Guard soldiers were considerably less gung-ho. TMD spoke with nine soldiers, who all shied away from expressing opinions on their current mission and stressed their supportive role. “We can’t arrest or anything like that,” a D.C. Air Guard member told TMD outside the Pierre L’enfant Metro entrance. “We’re here to support law enforcement and just back them up.” 

But he did say his unit had been trained in “basic apprehension and de-escalation” techniques, and he mentioned members of his unit had temporarily detained someone who had assaulted a police officer on the National Mall. That sort of incident appears to be relatively rare: TMD could not find any Guard members who had personally assisted D.C. police.

The Guard’s limited range of action is due to relatively strict legal constraints. “Their initial mission is to provide a visible presence in key public areas, serving as a visible crime deterrent,” the Army said in a statement last week. “They will not arrest, search, or direct law enforcement.” 

With these parameters, the National Guard is on fairly solid legal footing, Mark Nevitt, a professor at Emory University School of Law and a former Navy JAG, told TMD. Protecting federal property and employees “would be consistent with existing legal authorities,” he said.
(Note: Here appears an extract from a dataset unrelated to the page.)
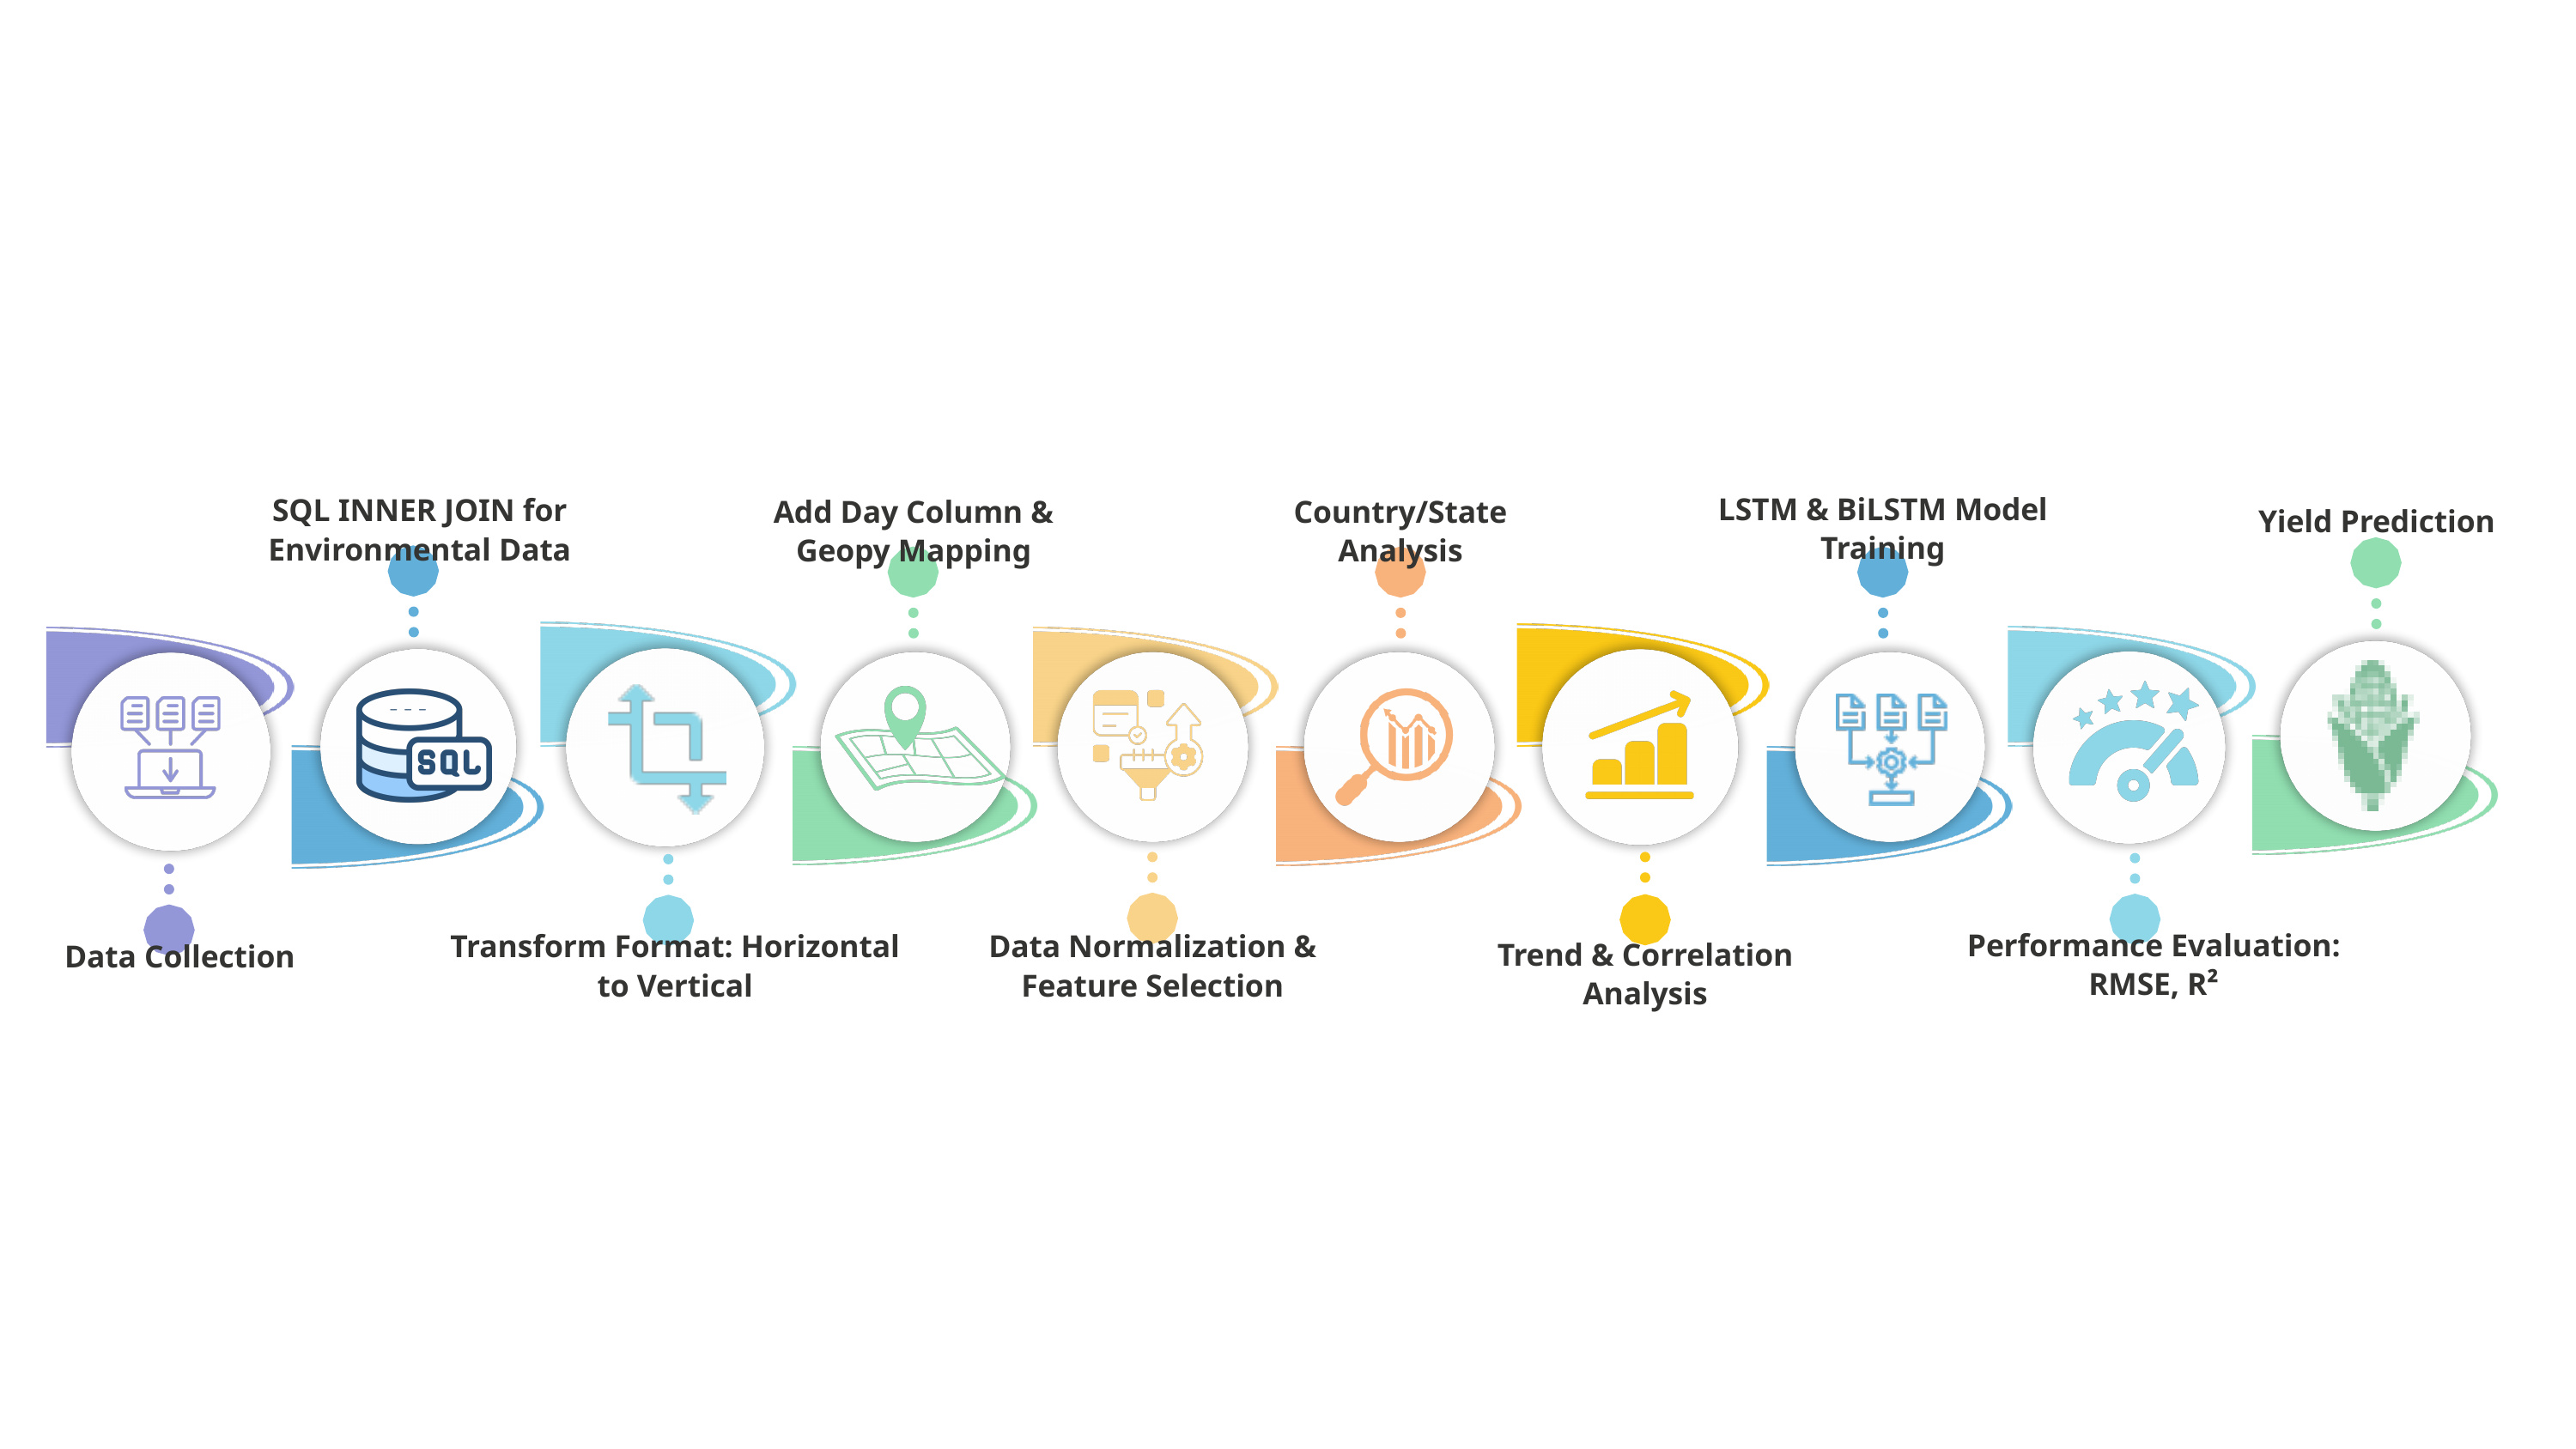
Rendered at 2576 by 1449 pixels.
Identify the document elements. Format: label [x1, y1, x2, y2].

text_box [46, 488, 2530, 1010]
With almost a quarter of Washington’s land owned by the federal government, concentrated around downtown government buildings and the National Mall, Guard members have a lot of freedom of movement, he noted. But anything beyond that is “a thornier question,” Nevitt said. The D.C. National Guard isn’t subject to the Insurrection Act—the law that allows presidents to federalize state Guard troops for law enforcement purposes—as they’re already directly under Trump’s authority.

“It’s sort of an end-around the Insurrection Act,” said Nevitt. But he also said it’s an “open legal question” as to whether the Posse Comitatus Act, which criminalizes the use of the military for law enforcement in the absence of the Insurrection Act being invoked, or in certain specific support roles, applies to D.C.’s Guard. If D.C. Guard troops actively assisted federal or local law enforcement, there’s simply no judicial precedent, outside of a few opinions from the Department of Justice, for dealing with the situation.
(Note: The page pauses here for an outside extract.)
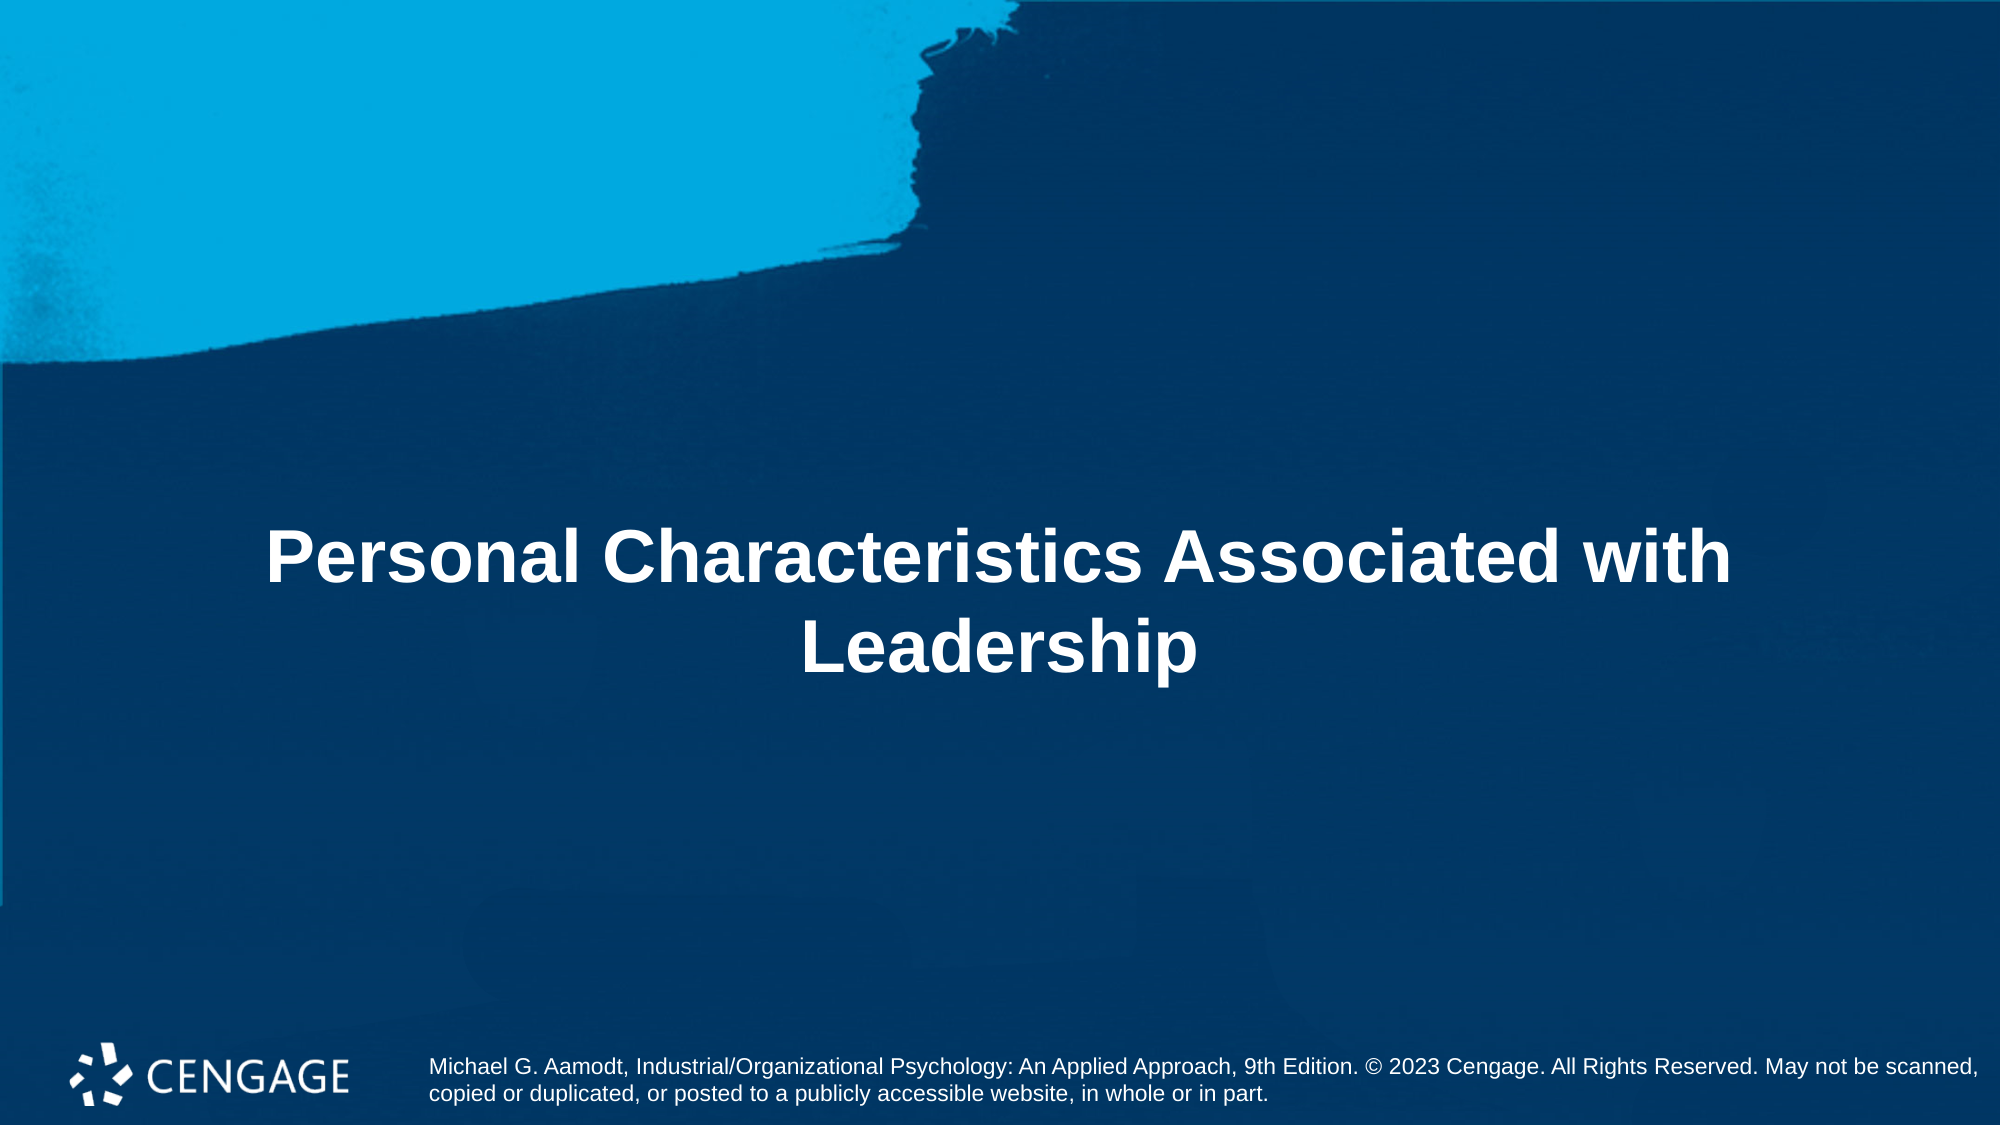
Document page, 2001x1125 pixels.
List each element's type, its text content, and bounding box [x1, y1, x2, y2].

picture [925, 43, 946, 52]
picture [0, 2, 2000, 1125]
title Personal Characteristics Associated with Leadership [137, 507, 1863, 687]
For the state Guard contingents beginning to arrive in Washington, the situation is even less clear. “They haven’t been deputized under D.C. law to arrest,” said Nevitt, although he noted that the use of state Guards to enforce the law in the absence of the Insurrection Act would likely be criminal.
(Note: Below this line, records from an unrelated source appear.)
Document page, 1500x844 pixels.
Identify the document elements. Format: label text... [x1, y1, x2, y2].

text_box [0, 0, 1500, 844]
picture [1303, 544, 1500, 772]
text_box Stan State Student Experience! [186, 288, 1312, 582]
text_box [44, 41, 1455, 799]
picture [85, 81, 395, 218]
But legal complications are separate from the Guard’s effectiveness at deterring crime. “I would expect to see some effect,” Peter Moskos, a professor at the John Jay College of Criminal Justice and former police officer, told TMD. He pointed to evidence from rapid large-scale deployments of federal personnel to D.C. during terror alerts in the early 2000s, creating a noticeable drop in crime. 

The effect, said Moskos, is twofold. First, Guard troops performing relatively simple duties like standing by Metro stops free up D.C. police for more proactive missions. The mere presence of uniformed personnel can also deter crime, simply by fostering a sense that the government is focused on law enforcement. 

Several hundred more law enforcement personnel patrolling the streets will likely intimidate criminals. Beyond this, Rafael Mangual—an expert on crime and policing at the Manhattan Institute—told TMD that incarcerating criminals who are likely to reoffend could reduce street crime for years. “Even [getting] a few hundred gun-toting criminals off the street, for a multiyear prison term, can yield significant benefits of public safety over time,” he noted.

The question, both Mangual and Moskos said, is whether U.S. Attorney for the District of Columbia Jeanine Pirro and the Metropolitan Police Department can translate this relief into sustainable long-term gain. Metropolitan Police staffing levels are currently at a 50-year low, and coordination between D.C. police and the U.S. attorney’s office and criminal justice system remains difficult

“It is a good way to get things under control in the places where these officers are being deployed,” Mangual said. “But when they leave, D.C. is still going to need to have an answer for the things that have been driving crime over the long term.”